Some years ago D and I attended a dinner at St John’s College Cambridge, for those of us who matriculated there in 1965. After the meal, we found ourselves chatting with a fellow of the college I had not met before. I confessed to him that I felt guilty being there on such an occasion, surrounded as we were by so many others who had done so well, as my university career had been anything but distinguished. I felt a fraud. He demurred. The precise class of my degree did not matter at all, he said, since I was a member of St John’s and always would be; that was all that needed to be said.
I was astounded by this, and very moved. I have never forgotten it. But still, in a deep part of me, I felt that I had done the college wrong. Elected as an Open Scholar, I had frittered away my privileged position, in drink and others forms of fun, and ignored major opportunities which, had I recognised them at the time and taken them, would have given me an assured future; in several respects better, I sometimes thought, than the life I had actually had since graduation.
Only recently have two reformed ideas about this occurred to me. The first is obvious: it doesn’t matter. I have had five careers since leaving St John’s, and found something to enjoy in every one of them. Getting a poor degree did not prevent me from being selected for a galaxy of rewarding experiences all over the world.
The second realisation leads on from this: I had a great time at the college, albeit most of it outside the lecture hall, and learned much of the non-academic kind – friendship and love, music, conversation, intellectual challenge, worship even – and for that I will always be grateful. It made me, though I did not know that at the time.

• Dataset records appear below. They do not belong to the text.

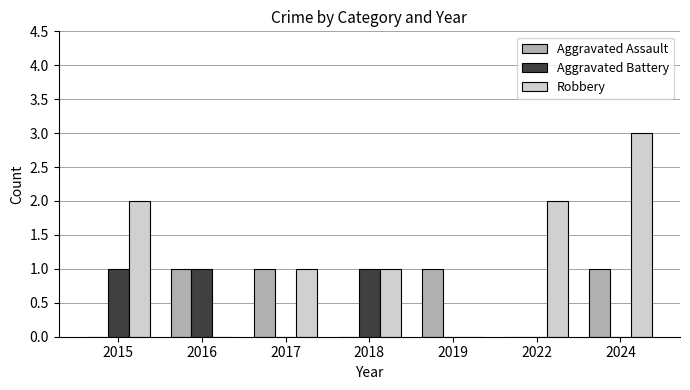

The Robbery series shows -2 at 2019. True or false?

False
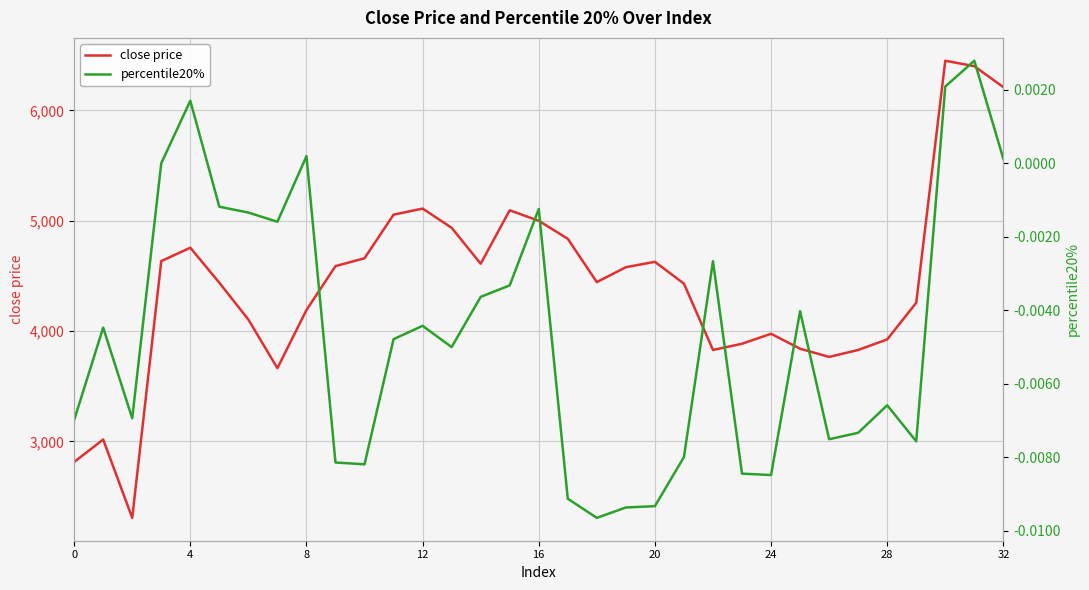

What are all the series names shown in the legend?

close price, percentile20%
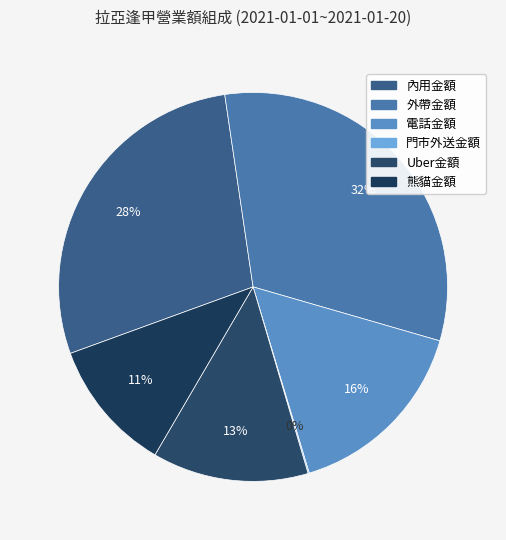

Which slice is the largest?

外帶金額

Ah, time. The Cambridge I knew in the late Sixties doesn’t exist any more, but it lives on in my gratitude. I left it as soon as I could, in a self-propelled exit from Eden. So I did pay back to St John’s, but not in the way I thought. I started to become an adult while I was there, but only recently come to see this, and forgive myself. I was young. Cannot any of us forgive ourselves for being young? What more can be said? “The child is father of the man”, as Wordsworth put it, and he should know. He was a Johnian too.